Chemistry of Nanoscale Inorganic Materials
The Mallouk group takes a building block or "Lego" approach to the synthesis of interesting inorganic materials from the bottom up. Some of this research is very fundamental in nature and is designed to learn the rules of assembly of objects on the nanometer and micron length scales. The available building blocks that the group uses to make materials are nanoscale spheres, sheets, rods, and tubes, glued together by organic molecules and polymers, nucleic acids, and proteins. The inorganic building blocks are made by using a variety of techniques, including high temperature synthesis, sol-gel chemistry, aqueous ion-exchange and acid-base chemistry, and replication of porous templates.
Another aspect of this work is to use nanoscale assembly techniques to make complex materials with unusual properties or specific functions. Often these properties arise because the system is mesoscopic, meaning that the physical size of the object corresponds to some characteristic physical length, such as the wavelength of light, the coherence length of Cooper pairs in a superconductor, or the width of the depletion layer in a semiconductor liquid junction.
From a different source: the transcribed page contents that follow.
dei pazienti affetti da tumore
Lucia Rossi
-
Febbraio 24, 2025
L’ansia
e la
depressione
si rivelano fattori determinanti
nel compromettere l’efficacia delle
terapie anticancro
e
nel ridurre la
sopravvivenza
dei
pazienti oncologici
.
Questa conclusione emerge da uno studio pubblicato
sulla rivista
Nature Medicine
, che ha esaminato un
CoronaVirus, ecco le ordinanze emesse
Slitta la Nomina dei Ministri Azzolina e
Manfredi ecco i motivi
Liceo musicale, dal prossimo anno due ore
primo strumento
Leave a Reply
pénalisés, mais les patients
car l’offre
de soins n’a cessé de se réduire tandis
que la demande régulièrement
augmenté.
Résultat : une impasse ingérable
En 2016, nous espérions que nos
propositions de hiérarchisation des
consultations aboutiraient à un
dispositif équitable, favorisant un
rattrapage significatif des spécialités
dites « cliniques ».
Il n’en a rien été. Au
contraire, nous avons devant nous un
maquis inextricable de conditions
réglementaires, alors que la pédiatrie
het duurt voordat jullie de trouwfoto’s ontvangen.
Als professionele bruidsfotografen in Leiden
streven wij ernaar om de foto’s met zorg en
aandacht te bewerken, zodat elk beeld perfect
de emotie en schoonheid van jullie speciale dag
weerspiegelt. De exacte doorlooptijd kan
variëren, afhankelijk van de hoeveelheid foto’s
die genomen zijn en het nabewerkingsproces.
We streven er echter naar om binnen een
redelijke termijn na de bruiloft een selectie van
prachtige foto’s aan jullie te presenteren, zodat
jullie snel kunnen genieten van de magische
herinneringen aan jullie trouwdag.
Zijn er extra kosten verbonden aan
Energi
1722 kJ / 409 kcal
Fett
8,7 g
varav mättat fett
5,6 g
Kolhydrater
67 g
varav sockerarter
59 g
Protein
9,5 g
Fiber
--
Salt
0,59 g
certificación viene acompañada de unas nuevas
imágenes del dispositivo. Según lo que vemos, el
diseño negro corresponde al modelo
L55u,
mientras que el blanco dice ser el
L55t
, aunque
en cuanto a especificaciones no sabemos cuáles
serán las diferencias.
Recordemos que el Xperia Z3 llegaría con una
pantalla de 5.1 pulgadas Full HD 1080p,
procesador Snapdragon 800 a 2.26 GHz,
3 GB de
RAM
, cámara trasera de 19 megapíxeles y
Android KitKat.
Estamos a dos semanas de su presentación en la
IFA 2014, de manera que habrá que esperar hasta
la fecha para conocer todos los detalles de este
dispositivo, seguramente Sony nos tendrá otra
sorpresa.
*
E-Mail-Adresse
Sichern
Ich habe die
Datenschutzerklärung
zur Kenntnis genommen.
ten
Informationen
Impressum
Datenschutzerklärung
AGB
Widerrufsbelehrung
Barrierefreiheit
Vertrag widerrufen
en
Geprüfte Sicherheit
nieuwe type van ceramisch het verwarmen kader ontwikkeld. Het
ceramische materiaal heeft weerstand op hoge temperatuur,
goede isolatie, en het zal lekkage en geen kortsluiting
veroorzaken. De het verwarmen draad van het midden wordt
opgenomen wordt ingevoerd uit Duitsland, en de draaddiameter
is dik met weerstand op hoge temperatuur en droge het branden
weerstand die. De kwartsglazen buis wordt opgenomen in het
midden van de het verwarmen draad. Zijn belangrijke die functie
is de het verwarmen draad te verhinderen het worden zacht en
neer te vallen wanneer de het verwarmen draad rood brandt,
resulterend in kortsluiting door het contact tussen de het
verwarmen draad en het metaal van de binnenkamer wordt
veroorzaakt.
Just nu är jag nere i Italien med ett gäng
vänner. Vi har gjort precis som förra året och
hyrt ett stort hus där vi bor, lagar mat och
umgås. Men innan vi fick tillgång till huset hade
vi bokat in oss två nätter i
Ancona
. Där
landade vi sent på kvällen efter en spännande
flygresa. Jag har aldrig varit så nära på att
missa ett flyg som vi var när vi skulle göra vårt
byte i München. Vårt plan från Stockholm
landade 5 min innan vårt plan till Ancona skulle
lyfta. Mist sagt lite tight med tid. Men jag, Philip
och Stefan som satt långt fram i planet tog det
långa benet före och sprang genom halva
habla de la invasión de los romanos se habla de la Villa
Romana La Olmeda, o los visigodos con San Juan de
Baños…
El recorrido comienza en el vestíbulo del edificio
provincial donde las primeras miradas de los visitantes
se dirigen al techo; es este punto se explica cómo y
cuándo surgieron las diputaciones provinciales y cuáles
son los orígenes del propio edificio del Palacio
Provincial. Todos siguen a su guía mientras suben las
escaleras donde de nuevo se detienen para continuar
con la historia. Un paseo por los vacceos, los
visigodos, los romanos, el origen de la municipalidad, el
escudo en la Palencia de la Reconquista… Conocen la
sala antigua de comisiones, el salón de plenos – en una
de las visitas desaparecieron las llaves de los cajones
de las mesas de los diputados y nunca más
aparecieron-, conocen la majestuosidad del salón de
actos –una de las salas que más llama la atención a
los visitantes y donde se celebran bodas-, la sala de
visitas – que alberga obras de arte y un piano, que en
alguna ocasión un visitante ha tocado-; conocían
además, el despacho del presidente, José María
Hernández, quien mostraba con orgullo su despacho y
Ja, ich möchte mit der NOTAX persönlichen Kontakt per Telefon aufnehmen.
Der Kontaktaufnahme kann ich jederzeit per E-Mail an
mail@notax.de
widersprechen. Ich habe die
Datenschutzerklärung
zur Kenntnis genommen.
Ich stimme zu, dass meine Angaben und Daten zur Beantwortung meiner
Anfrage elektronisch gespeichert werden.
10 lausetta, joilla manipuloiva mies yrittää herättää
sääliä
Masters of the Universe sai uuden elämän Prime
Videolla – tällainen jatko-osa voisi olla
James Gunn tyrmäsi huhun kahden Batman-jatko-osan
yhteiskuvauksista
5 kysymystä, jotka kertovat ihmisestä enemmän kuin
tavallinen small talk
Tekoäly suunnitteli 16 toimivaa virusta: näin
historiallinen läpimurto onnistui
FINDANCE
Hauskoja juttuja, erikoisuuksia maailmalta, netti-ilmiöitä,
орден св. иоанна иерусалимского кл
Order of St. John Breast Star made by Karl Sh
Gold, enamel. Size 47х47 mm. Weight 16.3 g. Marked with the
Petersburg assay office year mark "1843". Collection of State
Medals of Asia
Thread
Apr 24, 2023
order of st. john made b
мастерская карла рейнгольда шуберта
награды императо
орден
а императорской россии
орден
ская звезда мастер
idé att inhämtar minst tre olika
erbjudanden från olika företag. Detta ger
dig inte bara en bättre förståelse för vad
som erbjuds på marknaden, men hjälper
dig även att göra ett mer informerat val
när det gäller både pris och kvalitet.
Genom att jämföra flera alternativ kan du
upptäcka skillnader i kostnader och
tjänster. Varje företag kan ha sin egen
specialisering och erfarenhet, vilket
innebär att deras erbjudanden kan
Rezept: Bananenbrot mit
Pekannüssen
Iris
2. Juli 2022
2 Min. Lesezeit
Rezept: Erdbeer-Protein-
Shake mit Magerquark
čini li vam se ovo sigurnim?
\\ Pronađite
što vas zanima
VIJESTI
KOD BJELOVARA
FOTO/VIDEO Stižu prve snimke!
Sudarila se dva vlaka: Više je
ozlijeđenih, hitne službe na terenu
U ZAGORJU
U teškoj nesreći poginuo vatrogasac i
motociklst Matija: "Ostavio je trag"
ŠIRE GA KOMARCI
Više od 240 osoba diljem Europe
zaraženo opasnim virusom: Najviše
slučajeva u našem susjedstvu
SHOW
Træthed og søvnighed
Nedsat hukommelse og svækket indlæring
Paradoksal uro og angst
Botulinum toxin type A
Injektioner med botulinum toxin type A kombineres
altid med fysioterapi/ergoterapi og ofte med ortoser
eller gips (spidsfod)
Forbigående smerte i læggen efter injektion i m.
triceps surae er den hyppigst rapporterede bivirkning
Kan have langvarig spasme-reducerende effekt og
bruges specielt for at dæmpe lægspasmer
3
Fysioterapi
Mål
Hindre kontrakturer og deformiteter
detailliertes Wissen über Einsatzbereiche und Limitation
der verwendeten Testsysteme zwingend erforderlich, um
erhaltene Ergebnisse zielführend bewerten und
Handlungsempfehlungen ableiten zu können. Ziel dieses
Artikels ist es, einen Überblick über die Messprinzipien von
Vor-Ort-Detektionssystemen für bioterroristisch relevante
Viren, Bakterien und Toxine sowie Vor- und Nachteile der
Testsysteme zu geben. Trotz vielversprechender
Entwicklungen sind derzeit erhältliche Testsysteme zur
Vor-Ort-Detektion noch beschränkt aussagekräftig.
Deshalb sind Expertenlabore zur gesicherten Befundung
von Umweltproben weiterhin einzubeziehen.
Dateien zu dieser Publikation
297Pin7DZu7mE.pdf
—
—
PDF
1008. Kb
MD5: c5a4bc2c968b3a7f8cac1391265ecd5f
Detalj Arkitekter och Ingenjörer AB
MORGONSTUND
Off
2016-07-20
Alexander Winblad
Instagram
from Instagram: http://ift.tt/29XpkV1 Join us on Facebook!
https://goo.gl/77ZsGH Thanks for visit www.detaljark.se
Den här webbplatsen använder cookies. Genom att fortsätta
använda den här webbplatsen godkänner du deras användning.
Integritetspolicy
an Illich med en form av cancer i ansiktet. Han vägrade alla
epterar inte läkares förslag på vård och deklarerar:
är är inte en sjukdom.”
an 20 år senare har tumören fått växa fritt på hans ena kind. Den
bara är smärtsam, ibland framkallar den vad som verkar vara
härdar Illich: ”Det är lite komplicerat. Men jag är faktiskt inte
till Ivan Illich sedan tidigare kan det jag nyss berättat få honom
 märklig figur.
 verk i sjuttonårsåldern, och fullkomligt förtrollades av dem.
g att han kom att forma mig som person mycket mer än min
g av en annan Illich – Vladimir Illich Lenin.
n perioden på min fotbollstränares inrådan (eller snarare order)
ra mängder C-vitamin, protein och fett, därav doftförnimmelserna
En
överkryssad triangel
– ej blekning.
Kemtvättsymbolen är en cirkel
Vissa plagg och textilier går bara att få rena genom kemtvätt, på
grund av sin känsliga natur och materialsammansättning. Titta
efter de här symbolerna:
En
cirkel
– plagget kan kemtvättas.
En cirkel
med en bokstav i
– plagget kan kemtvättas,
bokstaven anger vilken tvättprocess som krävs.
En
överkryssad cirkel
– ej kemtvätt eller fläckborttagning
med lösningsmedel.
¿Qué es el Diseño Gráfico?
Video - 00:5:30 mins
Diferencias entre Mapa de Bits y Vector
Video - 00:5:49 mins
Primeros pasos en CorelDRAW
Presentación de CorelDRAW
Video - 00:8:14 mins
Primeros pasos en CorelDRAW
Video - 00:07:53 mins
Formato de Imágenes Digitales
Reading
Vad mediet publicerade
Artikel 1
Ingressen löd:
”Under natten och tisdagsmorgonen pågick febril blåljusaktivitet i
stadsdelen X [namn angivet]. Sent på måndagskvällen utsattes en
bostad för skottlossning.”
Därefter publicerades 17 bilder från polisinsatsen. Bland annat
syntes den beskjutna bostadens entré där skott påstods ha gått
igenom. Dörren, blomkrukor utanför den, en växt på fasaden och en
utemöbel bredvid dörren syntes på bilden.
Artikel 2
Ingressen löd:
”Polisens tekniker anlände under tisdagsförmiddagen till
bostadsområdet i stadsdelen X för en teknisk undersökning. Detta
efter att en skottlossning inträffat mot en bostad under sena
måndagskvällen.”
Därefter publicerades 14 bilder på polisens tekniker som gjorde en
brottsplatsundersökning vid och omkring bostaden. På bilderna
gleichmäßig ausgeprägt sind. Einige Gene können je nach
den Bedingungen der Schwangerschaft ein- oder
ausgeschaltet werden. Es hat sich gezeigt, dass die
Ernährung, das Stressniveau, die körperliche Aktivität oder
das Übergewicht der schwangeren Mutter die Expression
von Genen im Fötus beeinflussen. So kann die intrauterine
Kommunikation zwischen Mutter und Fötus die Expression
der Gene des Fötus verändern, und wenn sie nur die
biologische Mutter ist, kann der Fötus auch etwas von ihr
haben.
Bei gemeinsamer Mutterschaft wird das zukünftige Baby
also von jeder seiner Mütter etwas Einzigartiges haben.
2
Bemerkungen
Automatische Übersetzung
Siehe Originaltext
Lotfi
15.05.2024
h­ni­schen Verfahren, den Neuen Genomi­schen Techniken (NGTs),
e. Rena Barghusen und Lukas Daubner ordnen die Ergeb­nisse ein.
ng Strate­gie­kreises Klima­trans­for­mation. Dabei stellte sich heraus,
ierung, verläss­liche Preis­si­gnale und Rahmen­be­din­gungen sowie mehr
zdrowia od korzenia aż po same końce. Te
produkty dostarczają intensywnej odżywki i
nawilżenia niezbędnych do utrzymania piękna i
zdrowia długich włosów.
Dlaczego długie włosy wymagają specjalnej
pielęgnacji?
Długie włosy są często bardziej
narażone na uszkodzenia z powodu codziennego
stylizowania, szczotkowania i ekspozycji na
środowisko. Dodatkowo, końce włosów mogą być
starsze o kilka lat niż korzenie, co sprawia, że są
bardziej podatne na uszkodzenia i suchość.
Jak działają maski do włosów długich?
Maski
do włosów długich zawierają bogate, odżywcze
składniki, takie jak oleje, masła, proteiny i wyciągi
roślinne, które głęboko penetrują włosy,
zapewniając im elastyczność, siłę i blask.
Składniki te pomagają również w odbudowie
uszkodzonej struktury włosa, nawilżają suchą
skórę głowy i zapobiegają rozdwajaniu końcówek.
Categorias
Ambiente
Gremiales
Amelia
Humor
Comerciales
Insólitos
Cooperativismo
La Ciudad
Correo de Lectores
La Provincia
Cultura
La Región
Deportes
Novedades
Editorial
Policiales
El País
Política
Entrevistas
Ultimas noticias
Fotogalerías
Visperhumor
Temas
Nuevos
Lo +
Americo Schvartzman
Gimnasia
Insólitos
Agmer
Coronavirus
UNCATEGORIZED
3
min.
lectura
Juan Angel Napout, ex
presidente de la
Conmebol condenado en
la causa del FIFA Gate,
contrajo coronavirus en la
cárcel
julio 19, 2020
Overview of current research projects in the group
Dye Sensitized Solar Cells
The spectral response of dye sensitized solar cells can be significantly enhanced by manipulating light using nanoparticle assembly to produce photonic crystals. In a collaborative project with the Redwing group, semiconductor nanowire arrays are being studied as photoelectrodes. Crystalline Si and CdSe nanowires can be made by vapor phase and electrochemical deposition techniques, respectively. The vertical nanowire morphology separates the length scales of light absorption and minority carrier diffusion, and in principle offers a low-cost route to very efficient multi-junction cells.
Catalytic Motors and Pumps
Several projects in the group use porous membranes as templates for growing nanowires and nanorods. Multi-segment nanowires have interesting electronic properties, such as transistor and diode behavior and in some cases unusual quasi-1D superconductivity. In collaboration with the Sen Group, we are now studying the movement of multi-segment nanorods powered by spontaneous catalytic reactions. These nanorods are the first examples, outside of biological systems, of autonomously powered nano- and micromotors. The same electrochemical principles have recently been used to design catalytic micropumps.
Functional Inorganic Layered Materials
We are developing a set of soft chemical reactions that topochemically interconvert different structural families of layered and three-dimensional perovskites. Layered perovskites, metal phosphates, clays, and other lamellar solids can be grown layer-by-layer and converted to other interesting nanoscale morphologies (such as nano-scrolls and tubes) by means of intercalation, exfoliation, and restacking reactions. These materials are of particular interest to us as catalyst supports and ionic conductors in intermediate temperature fuel cells.
Nanowire Sensor Arrays
Using electrodeposition in porous membrane templates, metal-tipped nanowires of conducting polymers can be prepared. These are aligned in a controlled manner, using a technique developed by our collaborators in the Mayer group, into cross-reactive sensor arrays. The nanowire morphology and very high redunancy of sensor elements provide high sensitivity and low limits of detection for gaseous analytes.
In-Situ Remediation of Contaminants in Soil and Groundwater Using Nanoscale Reagents
Layer-by-layer assembly on nanoparticle surfaces is being studied as a means of controlling core-shell structure and particle aggregation for optimized sub-surface transport, targeting of insoluble contaminants, and concentration of soluble contaiminants at the reactive nanoparticle surface.